Yılmaz Özdil’i tanımayanımız yoktur. En son Atatürk’le ilgili kitap yazıp köşeyi dönen adam. Hani kitap denince akla, okunduğu zaman her yerde rastlanmayan muhteşem ve orijinal bilgilere yer verilen kitaplar gelir ya; öyle değil işte bunun yazdığı bu kitabı. Atatürk çoraplarını şöyle giyerdi gibisinden dikkat çekmeyen, günlük, sıradanlığı zahir birçok bilgiye yer verilen sıradan bir kitap. Biz böyle desek de adam köşeyi döndü ya siz ona bakın diyenlerin sayısı da az değil bu ruyi zeminde. Neyse. Köşeyi dönenlere köşe döndürmede omuzundan birini ona destek verenlerin bir hayli yekün teşkil ediş meselesine girmeyeceğim elbette. Bu kendilerinin sorunu. “Bu memlekette banka soyarken kar maskesi, ülke soyarken Atatürk maskesi taktılar” derken Uğur Mumcu ne demek istemişti demeye bile gerek kalmıyor artık böyle örnekleri görünce. Neyse tüm bunlara kendilerinin aile içi hususlar deyip geçelim.
Rakıya milli içecek diyen bir kafanın sahibi bu Yılmaz Özdil denen adam. Kafa bulucu şeyleri çağdaş medeniyetin icabı gören biri bu türden lakırdılar edecektir elbette…
Bu araları sosyal medyada paylaşılan bir tespit dikkatimi çekti; gerçi değişik vesilelerle başkaca isimlerin de olduğu bilgileri de okumuştum farklı kaynaklardan. Sezen Aksu, Selanikliymiş. Mustafa Sandal, İranlı. Uğur Dündar, Bulgaristanlı. Erkan Baş, Sırbistanlı. Daron Acemoğlu, Ermenistanlı(Ermeni) ve Yılmaz Özdil de Giritliymiş.
Bu yazacaklarım da Giritli Özdil’in geçenlerde İzmir’deki bir topluluğa Osmanlı’yla alakalı ipe sapa gelmez kirli bilgilerle çektiği algı operasyonuyla ilgili. Videosunu izleyip anlattığı şeyleri görüp duyunca hiç de şaşırmadım. Çünkü rakıyı milli içecek olarak gören zihinsel fukaradan birisi. Sonuçta Osmanlıyı kötüleyen bir konuşmaydı bu. Bu konuşmasının ana teması Osmanlı torunlarına dedelerinden nelerin kaldığı hususuydu ve bunu da yüksek perdeden, kendinden emin, karşısındakileri küçük gören tiye alır bir tarzla duysunlar diye anlatıyordu.
________________
Yapılacaklar:
1. Yılmaz Özdil hakkındaki yazıda aktarılan Uğur Mumcu sözüne göre ülke soyarken hangi maske takılmıştır?
2. Yılmaz Özdil hakkındaki yazıyı kaldığı yerden sürdürün.
________________
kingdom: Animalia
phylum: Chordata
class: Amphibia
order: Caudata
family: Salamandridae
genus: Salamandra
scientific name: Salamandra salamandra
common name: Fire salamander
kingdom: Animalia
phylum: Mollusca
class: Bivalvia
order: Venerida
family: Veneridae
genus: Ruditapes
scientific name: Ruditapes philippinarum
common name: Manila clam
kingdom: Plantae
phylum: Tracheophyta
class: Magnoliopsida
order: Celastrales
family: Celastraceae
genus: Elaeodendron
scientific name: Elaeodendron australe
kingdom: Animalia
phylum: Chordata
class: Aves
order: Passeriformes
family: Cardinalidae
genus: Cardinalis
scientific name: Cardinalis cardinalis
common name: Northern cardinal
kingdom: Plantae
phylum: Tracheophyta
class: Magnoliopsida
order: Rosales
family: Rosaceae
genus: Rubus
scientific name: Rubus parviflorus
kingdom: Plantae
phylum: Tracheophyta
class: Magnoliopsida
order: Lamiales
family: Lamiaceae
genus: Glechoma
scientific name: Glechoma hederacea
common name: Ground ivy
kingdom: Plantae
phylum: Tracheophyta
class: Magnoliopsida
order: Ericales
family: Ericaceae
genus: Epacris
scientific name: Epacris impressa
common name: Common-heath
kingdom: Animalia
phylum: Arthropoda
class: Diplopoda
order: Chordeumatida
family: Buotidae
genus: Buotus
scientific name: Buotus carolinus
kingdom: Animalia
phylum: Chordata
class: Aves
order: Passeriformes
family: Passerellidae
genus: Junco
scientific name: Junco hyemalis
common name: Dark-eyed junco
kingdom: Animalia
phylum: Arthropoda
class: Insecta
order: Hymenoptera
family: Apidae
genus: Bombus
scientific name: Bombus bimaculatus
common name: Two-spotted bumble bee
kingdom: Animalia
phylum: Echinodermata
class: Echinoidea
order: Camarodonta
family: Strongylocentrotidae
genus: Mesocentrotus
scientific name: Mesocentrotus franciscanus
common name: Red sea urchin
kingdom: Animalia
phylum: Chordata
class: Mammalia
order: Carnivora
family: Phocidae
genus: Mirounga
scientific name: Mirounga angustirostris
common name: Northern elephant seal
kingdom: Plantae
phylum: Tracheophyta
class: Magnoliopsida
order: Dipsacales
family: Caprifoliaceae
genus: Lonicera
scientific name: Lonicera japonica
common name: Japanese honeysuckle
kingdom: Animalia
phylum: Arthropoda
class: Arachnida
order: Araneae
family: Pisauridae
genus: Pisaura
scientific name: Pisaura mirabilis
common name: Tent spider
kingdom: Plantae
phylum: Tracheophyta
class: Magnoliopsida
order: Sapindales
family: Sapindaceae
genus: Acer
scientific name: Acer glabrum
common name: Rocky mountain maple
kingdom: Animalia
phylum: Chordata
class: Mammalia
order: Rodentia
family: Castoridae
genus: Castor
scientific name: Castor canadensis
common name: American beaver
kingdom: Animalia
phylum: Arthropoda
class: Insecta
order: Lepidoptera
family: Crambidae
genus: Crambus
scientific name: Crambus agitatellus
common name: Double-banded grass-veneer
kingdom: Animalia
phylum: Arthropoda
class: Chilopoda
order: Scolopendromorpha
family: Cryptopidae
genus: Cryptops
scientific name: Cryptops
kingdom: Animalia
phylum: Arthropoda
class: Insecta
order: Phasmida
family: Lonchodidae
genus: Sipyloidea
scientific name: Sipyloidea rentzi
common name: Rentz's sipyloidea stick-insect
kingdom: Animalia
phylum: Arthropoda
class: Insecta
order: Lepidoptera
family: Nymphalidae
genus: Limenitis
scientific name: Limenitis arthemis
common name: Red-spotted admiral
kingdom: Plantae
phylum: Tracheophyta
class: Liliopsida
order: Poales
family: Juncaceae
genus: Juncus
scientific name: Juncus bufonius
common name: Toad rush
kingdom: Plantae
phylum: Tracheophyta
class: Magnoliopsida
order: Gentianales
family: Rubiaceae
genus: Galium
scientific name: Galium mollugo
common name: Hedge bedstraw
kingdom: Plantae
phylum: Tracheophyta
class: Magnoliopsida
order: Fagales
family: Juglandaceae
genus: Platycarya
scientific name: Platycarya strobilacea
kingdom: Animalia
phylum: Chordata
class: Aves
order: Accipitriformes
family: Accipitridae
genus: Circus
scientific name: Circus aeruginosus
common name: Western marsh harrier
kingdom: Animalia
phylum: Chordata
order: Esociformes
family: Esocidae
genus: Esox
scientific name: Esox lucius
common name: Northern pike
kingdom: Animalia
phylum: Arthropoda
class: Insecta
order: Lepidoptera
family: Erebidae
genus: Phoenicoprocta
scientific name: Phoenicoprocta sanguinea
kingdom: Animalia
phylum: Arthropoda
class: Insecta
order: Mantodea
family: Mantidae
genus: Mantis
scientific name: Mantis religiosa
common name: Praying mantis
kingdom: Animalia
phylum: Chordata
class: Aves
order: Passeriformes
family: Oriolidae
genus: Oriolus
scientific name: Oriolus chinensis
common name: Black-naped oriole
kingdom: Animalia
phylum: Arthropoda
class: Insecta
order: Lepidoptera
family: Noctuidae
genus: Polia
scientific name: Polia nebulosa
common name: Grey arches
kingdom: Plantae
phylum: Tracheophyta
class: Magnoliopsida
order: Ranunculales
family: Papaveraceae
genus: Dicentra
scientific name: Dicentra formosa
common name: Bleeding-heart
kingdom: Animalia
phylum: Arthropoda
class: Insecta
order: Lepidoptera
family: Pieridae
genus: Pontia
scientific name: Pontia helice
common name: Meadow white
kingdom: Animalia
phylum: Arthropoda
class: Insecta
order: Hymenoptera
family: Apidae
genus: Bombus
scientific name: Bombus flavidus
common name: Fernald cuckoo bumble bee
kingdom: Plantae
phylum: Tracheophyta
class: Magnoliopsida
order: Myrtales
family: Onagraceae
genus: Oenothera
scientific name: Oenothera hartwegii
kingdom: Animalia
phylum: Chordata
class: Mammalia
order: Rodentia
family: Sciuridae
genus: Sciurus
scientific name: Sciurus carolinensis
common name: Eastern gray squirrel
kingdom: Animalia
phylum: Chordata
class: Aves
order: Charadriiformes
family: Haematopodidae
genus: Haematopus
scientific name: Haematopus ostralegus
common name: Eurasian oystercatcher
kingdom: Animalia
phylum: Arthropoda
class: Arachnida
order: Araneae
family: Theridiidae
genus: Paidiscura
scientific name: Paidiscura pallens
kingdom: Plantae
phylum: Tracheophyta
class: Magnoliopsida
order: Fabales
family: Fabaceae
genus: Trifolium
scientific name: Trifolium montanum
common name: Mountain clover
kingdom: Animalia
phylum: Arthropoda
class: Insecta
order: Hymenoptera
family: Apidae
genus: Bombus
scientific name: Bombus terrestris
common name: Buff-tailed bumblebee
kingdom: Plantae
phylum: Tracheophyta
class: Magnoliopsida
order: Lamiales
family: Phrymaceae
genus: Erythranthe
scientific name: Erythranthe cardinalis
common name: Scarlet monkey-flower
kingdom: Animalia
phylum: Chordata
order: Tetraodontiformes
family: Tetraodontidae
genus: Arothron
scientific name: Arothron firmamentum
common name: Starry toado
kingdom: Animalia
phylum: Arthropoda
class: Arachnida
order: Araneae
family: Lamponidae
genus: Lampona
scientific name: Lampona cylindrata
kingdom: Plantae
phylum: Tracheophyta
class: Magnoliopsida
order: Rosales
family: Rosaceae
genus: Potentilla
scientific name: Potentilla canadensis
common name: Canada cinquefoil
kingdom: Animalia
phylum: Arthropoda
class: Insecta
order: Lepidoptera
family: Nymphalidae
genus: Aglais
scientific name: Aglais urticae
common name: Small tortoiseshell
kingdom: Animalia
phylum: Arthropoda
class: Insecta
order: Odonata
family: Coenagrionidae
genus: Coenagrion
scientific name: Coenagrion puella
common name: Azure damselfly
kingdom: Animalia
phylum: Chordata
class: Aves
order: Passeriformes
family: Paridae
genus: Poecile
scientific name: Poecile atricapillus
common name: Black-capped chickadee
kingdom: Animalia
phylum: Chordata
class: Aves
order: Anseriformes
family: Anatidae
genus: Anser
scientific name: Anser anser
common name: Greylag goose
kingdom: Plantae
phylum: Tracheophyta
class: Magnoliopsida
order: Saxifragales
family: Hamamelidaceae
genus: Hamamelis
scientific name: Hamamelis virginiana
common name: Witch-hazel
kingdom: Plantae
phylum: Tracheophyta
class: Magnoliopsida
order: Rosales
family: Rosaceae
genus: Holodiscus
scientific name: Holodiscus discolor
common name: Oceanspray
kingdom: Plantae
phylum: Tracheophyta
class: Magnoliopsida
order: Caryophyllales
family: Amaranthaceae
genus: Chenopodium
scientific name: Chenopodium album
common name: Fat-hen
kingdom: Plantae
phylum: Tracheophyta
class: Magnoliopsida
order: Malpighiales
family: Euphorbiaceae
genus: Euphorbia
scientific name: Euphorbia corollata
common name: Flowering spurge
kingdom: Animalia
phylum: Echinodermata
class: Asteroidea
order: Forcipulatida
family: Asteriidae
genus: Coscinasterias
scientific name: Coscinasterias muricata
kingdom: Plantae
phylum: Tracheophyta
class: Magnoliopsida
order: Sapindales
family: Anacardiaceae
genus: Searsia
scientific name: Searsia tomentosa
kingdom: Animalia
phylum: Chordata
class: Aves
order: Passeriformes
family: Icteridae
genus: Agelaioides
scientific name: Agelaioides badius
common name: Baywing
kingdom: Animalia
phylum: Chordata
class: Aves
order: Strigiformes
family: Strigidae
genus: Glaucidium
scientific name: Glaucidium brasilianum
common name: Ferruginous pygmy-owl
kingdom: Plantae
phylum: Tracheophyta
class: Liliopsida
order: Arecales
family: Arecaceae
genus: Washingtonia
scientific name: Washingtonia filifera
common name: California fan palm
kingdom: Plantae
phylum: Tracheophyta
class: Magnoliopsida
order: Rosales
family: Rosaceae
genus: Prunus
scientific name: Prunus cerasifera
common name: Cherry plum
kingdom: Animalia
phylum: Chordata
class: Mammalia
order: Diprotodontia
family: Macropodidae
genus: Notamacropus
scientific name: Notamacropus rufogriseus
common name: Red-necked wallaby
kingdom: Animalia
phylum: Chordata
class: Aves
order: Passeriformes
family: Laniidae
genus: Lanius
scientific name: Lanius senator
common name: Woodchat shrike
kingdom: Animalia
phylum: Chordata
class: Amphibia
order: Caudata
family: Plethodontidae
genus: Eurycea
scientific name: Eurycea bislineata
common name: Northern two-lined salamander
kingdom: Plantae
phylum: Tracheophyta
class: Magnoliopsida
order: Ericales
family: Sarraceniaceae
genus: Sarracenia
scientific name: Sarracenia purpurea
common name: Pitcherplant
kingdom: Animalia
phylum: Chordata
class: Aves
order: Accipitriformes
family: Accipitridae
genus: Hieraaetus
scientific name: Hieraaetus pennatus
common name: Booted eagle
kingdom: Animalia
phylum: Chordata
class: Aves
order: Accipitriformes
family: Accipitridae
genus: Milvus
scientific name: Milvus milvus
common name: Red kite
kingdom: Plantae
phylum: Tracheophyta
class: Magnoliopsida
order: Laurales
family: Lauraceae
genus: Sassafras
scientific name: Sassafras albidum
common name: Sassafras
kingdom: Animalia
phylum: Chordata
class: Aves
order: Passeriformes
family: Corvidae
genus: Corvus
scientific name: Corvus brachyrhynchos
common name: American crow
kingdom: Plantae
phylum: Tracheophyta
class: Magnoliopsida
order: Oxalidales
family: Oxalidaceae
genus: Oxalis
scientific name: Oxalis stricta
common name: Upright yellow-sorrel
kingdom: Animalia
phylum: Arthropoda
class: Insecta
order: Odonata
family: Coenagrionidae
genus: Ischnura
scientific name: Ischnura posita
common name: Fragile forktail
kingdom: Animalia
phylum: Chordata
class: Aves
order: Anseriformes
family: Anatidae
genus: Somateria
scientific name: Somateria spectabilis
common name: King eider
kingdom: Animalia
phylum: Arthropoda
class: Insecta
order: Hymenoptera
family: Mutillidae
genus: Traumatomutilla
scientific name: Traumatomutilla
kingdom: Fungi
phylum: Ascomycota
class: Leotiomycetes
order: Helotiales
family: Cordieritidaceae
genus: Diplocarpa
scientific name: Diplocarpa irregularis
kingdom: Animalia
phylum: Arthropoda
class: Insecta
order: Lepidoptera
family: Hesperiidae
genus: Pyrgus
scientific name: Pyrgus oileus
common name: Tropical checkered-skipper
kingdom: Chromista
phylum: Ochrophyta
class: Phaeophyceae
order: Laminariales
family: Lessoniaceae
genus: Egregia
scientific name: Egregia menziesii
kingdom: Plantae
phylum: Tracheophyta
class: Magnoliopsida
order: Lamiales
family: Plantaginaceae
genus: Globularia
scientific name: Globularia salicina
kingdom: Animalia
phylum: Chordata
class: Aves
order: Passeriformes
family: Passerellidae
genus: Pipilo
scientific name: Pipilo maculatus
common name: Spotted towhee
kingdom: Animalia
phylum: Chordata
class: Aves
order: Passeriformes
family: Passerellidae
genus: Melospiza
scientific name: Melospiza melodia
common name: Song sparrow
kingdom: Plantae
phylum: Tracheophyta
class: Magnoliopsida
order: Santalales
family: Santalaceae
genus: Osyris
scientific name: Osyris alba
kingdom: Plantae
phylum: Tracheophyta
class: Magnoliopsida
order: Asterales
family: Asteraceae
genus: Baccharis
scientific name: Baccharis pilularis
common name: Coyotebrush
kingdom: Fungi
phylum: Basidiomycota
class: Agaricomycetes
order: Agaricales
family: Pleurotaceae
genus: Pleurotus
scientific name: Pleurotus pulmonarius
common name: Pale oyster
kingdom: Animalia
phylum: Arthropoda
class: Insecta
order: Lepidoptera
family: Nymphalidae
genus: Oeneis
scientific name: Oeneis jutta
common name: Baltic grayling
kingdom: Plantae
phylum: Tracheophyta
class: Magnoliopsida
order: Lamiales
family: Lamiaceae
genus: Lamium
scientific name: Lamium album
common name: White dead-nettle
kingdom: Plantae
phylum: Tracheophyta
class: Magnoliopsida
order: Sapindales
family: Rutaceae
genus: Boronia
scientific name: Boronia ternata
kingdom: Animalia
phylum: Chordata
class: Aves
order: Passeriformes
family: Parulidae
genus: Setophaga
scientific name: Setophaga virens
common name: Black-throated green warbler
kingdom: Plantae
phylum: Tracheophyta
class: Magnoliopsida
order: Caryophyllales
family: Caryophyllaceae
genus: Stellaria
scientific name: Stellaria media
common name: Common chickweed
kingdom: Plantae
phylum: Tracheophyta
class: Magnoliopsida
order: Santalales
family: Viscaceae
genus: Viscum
________________
Çözülen Sorular:
1. Atatürk maskesi.

2.
Bu tür adamlar kafayı kuma gömmüş birer devekuşudur aslında. Öyle ki bir de bakıvermişsin karanlık ve aydınlıklar bunların kuma gömülen kafalarına göre bir mana kazanmış. Kafaları gömüldü mü kumlara zannederler ki kendilerini sarmalayan karanlık herkes için geçerli. Haksız da değiller aslında. Rakıyı, kafaya bir çekmeye dursunlar, kafalarının hoşluğundan kelleyi gömmeseler de onu gömmüş gibi olurlar.
Bunun kafası belli olmasına belli de bunun hoş kafasından hala istifadeyi umanların kafasına ne demeli? Hem düşünüyorum, hem de şaşırıyorum bu manzaraya. Güler misin ağlar mısın? Atatürk maskesi takmış ya, kananı çok olur bu türlerin. Köşeliktir bunların hepsi, etrafındaki saflardan dolayı.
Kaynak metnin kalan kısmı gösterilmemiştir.